Pandemi Günlerinde Dijital Teknolojilerin Sınırında: Yaşlılar, Yaşlılık ve Yaşlanma

Mayıs 2, 2020

Pelin Tokatlı, Hacettepe Üniversitesi SBE, İletişim Bilimleri Y.Lisans

Dünyayı etkisi altına alan Covid-19 salgınının Türkiye’de görülmesiyle birlikte evlere kapanmak zorunda kaldığımız bu süreçte gündelik hayat pratiklerimiz, tutum ve davranışlarımız, alışkanlıklarımız ister istemez değişmek zorunda kalmıştır. Çevrimiçi mecralar ofislere, toplantı salonlarına, dersliklere dönüşürken birçok hizmete ulaşmak ve sosyalleşmek için de çevrimiçi olma mecburiyeti belirmiştir. Bu zorlu sürece yaşa dayalı sokağa çıkma yasağının da eklenmesiyle 65 yaş üstü bireylerin pandemi günlerine uyum sağlamadaki başarı ya da başarısızlıkları yeni medya kullanım pratiklerine bağlı olarak ele alınması gereken önemli bir konu olarak karşımıza çıkmaktadır. Ancak bu süreci değerlendirirken yaşlanma ve yaşlılığı sorun odaklı ele almadan ve yaşlıları kategorik bir grup olarak ötekileştirmeden alana hem içeriden hem de dışarıdan bakabilmenin ve disiplinlerarası bir perspektif belirlemenin önemi de dikkate alınmalıdır. Bu bağlamda hem güncel pandemi sürecini hem de dijital eşitsizlikler ve yaşlanma ilişkisini tartışmak üzere Hacettepe Üniversitesi İletişim Fakültesi, Senex Derneği, Alternatif Bilişim Derneği ve NetLab katılımcıları 23 Nisan’da bir Çevrimiçi Buluşma etkinliği ile bir araya gelmişlerdir.

Çevrimiçi Buluşma Afiş-02

Bu çevrimiçi buluşmada katılımcılar bir yılı aşkın bir süredir yeni medya ve yaşlanma ekseninde yürüttükleri çalıştay ve saha ziyaretlerinin, alan araştırmalarının ve 2019 Senex Lisansüstü Yaşlılık Çalışmaları Kongresi’nin çıktıları üzerinden pandemi günlerinde yeni medya ve yaşlılık ilişkisini değerlendirmişlerdir. Aynı zamanda bu buluşmada yeni medya ve yaşlanma kesişimselliğinde literatüre kazandırılacak olan “Dijital Kültür, Dijital Eşitsizlikler, Yaşlanma ve Ötesi” başlıklı çalışmanın Türkiye’de dijital eşitsizlik, iletişim teknolojileri ve yeni medya ekosisteminde kuşaklar ve yaş/lanma konularını odağa alan  ilk özgün eser olarak önümüzdeki Mayıs ayı içersinde e-kitap olarak çıkacağı duyurulmuştur. Özellikle yaş ayrımcılığının hemen her ortamda karşılık bulduğu ve yaş alan kuşaklara karşı işlevsellik kazandığı Türkiye gibi ülkelerde, yaşlanma ve teknoloji odaklı çalışmalar yapmak ve bu alandaki eşitsizliği ifşa etmek, “aktif yaşlanma hakkı” konusunda toplum içerisinde farkındalık yaratmak adına oldukça önemli görülmektedir.
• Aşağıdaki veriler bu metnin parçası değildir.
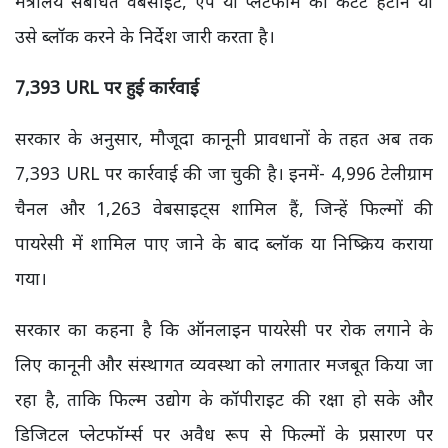
मंत्रालय संबंधित वेबसाइट, ऐप या प्लेटफॉर्म को कंटेंट हटाने या
उसे ब्लॉक करने के निर्देश जारी करता है।
7,393 URL
पर हुई कार्रवाई
सरकार के अनुसार, मौजूदा कानूनी प्रावधानों के तहत अब तक
7,393 URL पर कार्रवाई की जा चुकी है। इनमें- 4,996 टेलीग्राम
चैनल और 1,263 वेबसाइट्स शामिल हैं, जिन्हें फिल्मों की
पायरेसी में शामिल पाए जाने के बाद ब्लॉक या निष्क्रिय कराया
गया।
सरकार का कहना है कि ऑनलाइन पायरेसी पर रोक लगाने के
लिए कानूनी और संस्थागत व्यवस्था को लगातार मजबूत किया जा
रहा है, ताकि फिल्म उद्योग के कॉपीराइट की रक्षा हो सके और
डिजिटल प्लेटफॉर्म्स पर अवैध रूप से फिल्मों के प्रसारण पर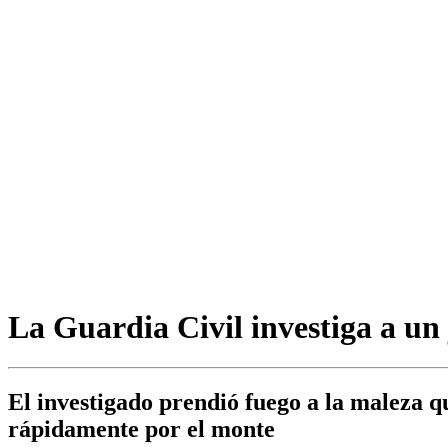
La Guardia Civil investiga a un
El investigado prendió fuego a la maleza 
rápidamente por el monte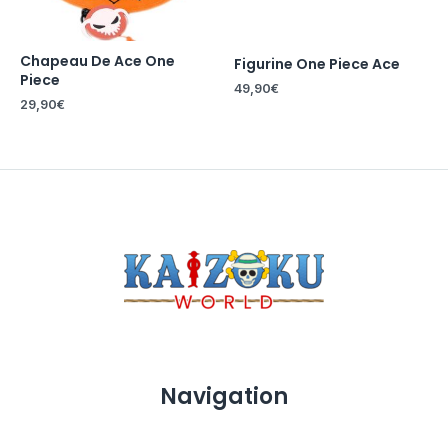
Chapeau De Ace One
Figurine One Piece Ace
Piece
49,90
€
29,90
€
Navigation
Dolayısıyla başvuru niteliği taşıyacak olan bu kitapta da alandaki eşitsizliklere dair hak odaklı çözüm önerileri sunulması hedeflenmektedir Dr. Yeliz Dede Özdemir  ve . Mehmet Figan  tarafından derlenmekte olan bu kitap çalışması literatüre yönelik kuramsal ve kavramsal bakışı tartışmakla birlikte alana dair 7 adet özgün makale ve 5 adet çeviriyi kapsamaktadır. Bu bağlamda derlemede yer alan kuşak, kuşaklararasılık, dijital eşitsizlikler, dijital beceriler ve yaşlıların dijital teknolojilerle ilişkilenme biçimleri öncülüğündeki çalışmalar toplumsal cinsiyet, etnisite, engellilik, sosyo-ekonomik ve kültürel değişkenler, bilişsel, duygusal ve gelişimsel yansımalar kesişiminde değerlendirilen önemli başlıklardır.
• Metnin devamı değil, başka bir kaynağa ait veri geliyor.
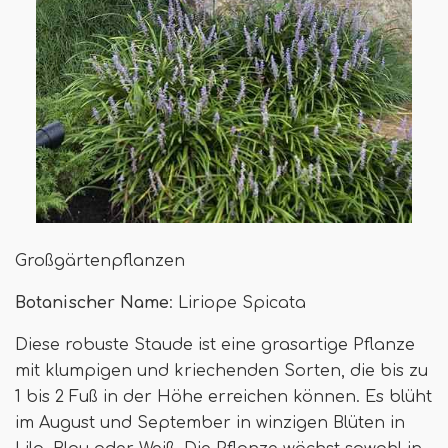
Großgärtenpflanzen
Botanischer Name
: Liriope Spicata
Diese robuste Staude ist eine grasartige Pflanze
mit klumpigen und kriechenden Sorten, die bis zu
1 bis 2 Fuß in der Höhe erreichen können. Es blüht
im August und September in winzigen Blüten in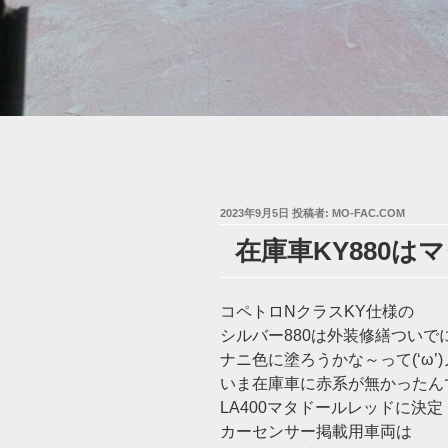
投
2023年9月5日
投稿者:
MO-FAC.COM
稿
在庫車KY880はマ
日:
コペトロNクラスKY仕様の
シルバー880は外装修繕ついで
ナニ色に塗ろうかな～って(‘ω’)
いま在庫車に赤系が無かったん
LA400マタドールレッドに決定
カーセンサー掲載用車両は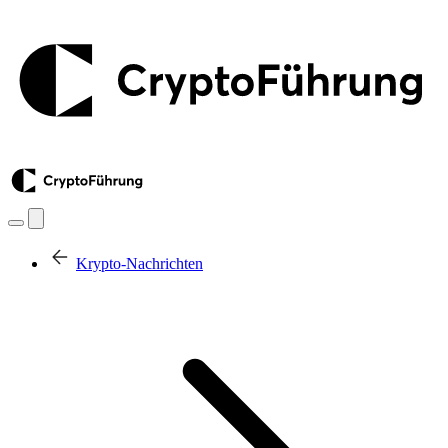
Krypto-Nachrichten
Ekran Resmi 2020-04-23 12.37.44

Bu derleme 2018 Güz döneminde, Hacettepe Üniversitesi İletişim Fakültesi öğretim üyesi Prof. Dr. Mutlu Binark ve Akdeniz Üniversitesi Sağlık Bilimleri Fakültesi öğretim üyesi Doç. Dr. Özgür Arun’un “Yeni Medya Çalışmaları” adlı lisansüstü dersleri kapsamında öğrencileriyle birlikte yürüttükleri uzun erimli araştırmalarının, kolektif bir çaba ve işbirliğinin ürünüdür. Ayrıca Ankara Üniversitesi İletişim Fakültesi Netlab ve Dr. Şafak Dikmen’de bu çalışmanın mikro sitesini yaparak (https://netlab.media/dijital-kulturde-yaslanma/) destek vermiştir. Görüldüğü üzere çalışma birçok kurumu, kişiyi ve araştırmacıyı kesen işbirliğinin sonucunda ortaya çıkmıştır. En nihayetinde de AB Delegasyon Türkiye ve STGM desteği ile yaşama geçen, “Sınırlı Erişimden Sınırsız Erişime: Genç Akademisyenlerin/Akademisyen Adaylarının Bilişim ve Yeni Medya Alanında Ürettikleri Nitelikli Araştırmalarının Özgür Dolaşımının ve Açık Erişiminin Yaygınlaştırılması” projesinin bir ürünü olarak Alternatif Bilişim Derneği tarafından yayınlanacak olan bu kitap ilişkisel ve eşitlikçi bir bakış açısıyla genç araştırmacıların alana katkı sağlamasına olanak tanımıştır.